**THE PROBLEM**. Exact copy, pictures excluded: reproduce every record below.

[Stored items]
-*-

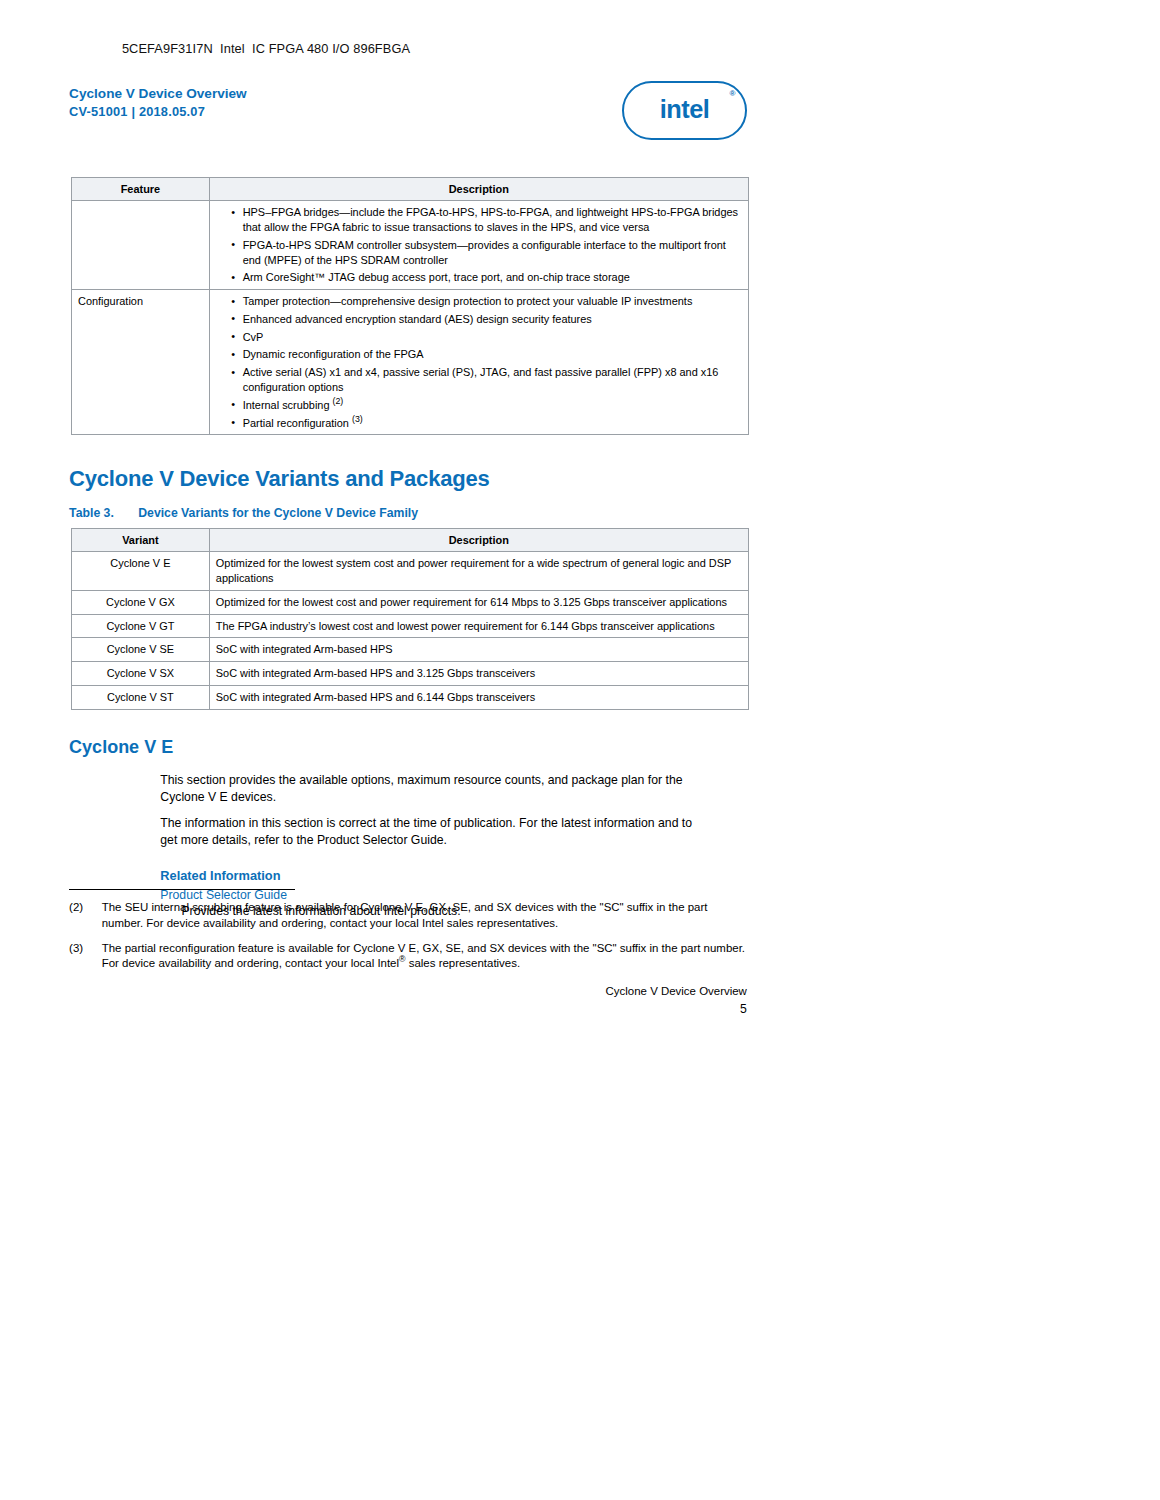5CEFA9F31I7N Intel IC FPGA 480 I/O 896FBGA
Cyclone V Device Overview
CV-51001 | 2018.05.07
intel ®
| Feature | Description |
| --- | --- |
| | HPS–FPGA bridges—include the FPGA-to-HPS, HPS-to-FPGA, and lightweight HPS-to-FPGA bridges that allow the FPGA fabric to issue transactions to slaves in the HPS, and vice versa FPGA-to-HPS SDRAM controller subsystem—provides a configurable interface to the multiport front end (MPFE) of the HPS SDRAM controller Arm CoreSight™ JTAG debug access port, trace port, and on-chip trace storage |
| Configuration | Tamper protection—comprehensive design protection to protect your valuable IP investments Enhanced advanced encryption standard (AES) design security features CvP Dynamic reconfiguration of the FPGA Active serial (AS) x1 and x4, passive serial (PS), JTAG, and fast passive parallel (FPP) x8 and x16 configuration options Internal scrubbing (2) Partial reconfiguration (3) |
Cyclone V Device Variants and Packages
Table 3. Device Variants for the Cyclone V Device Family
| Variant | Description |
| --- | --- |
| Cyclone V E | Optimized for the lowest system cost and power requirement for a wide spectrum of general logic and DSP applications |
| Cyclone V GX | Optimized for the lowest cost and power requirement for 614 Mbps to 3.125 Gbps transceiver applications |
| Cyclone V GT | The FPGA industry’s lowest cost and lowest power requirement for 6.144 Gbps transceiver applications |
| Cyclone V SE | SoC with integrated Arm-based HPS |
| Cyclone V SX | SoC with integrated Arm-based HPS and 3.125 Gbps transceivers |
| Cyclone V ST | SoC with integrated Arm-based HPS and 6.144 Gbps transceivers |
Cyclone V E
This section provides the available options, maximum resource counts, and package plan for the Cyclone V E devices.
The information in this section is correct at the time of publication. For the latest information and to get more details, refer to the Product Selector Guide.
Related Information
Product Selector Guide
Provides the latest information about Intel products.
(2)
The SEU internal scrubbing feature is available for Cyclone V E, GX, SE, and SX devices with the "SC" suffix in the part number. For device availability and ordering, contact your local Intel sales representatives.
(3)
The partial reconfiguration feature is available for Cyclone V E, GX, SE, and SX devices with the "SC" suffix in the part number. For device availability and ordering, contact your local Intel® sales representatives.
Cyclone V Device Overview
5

-*-

**RESPONSE AREA**.
5CEFA9F31I7N Intel IC FPGA 480 I/O 896FBGA
Cyclone V Device Overview
CV-51001 | 2018.05.07
intel ®
| Feature | Description |
| --- | --- |
| | HPS–FPGA bridges—include the FPGA-to-HPS, HPS-to-FPGA, and lightweight HPS-to-FPGA bridges that allow the FPGA fabric to issue transactions to slaves in the HPS, and vice versa FPGA-to-HPS SDRAM controller subsystem—provides a configurable interface to the multiport front end (MPFE) of the HPS SDRAM controller Arm CoreSight™ JTAG debug access port, trace port, and on-chip trace storage |
| Configuration | Tamper protection—comprehensive design protection to protect your valuable IP investments Enhanced advanced encryption standard (AES) design security features CvP Dynamic reconfiguration of the FPGA Active serial (AS) x1 and x4, passive serial (PS), JTAG, and fast passive parallel (FPP) x8 and x16 configuration options Internal scrubbing (2) Partial reconfiguration (3) |
Cyclone V Device Variants and Packages
Table 3. Device Variants for the Cyclone V Device Family
| Variant | Description |
| --- | --- |
| Cyclone V E | Optimized for the lowest system cost and power requirement for a wide spectrum of general logic and DSP applications |
| Cyclone V GX | Optimized for the lowest cost and power requirement for 614 Mbps to 3.125 Gbps transceiver applications |
| Cyclone V GT | The FPGA industry’s lowest cost and lowest power requirement for 6.144 Gbps transceiver applications |
| Cyclone V SE | SoC with integrated Arm-based HPS |
| Cyclone V SX | SoC with integrated Arm-based HPS and 3.125 Gbps transceivers |
| Cyclone V ST | SoC with integrated Arm-based HPS and 6.144 Gbps transceivers |
Cyclone V E
This section provides the available options, maximum resource counts, and package plan for the Cyclone V E devices.
The information in this section is correct at the time of publication. For the latest information and to get more details, refer to the Product Selector Guide.
Related Information
Product Selector Guide
Provides the latest information about Intel products.
(2)
The SEU internal scrubbing feature is available for Cyclone V E, GX, SE, and SX devices with the "SC" suffix in the part number. For device availability and ordering, contact your local Intel sales representatives.
(3)
The partial reconfiguration feature is available for Cyclone V E, GX, SE, and SX devices with the "SC" suffix in the part number. For device availability and ordering, contact your local Intel® sales representatives.
Cyclone V Device Overview
5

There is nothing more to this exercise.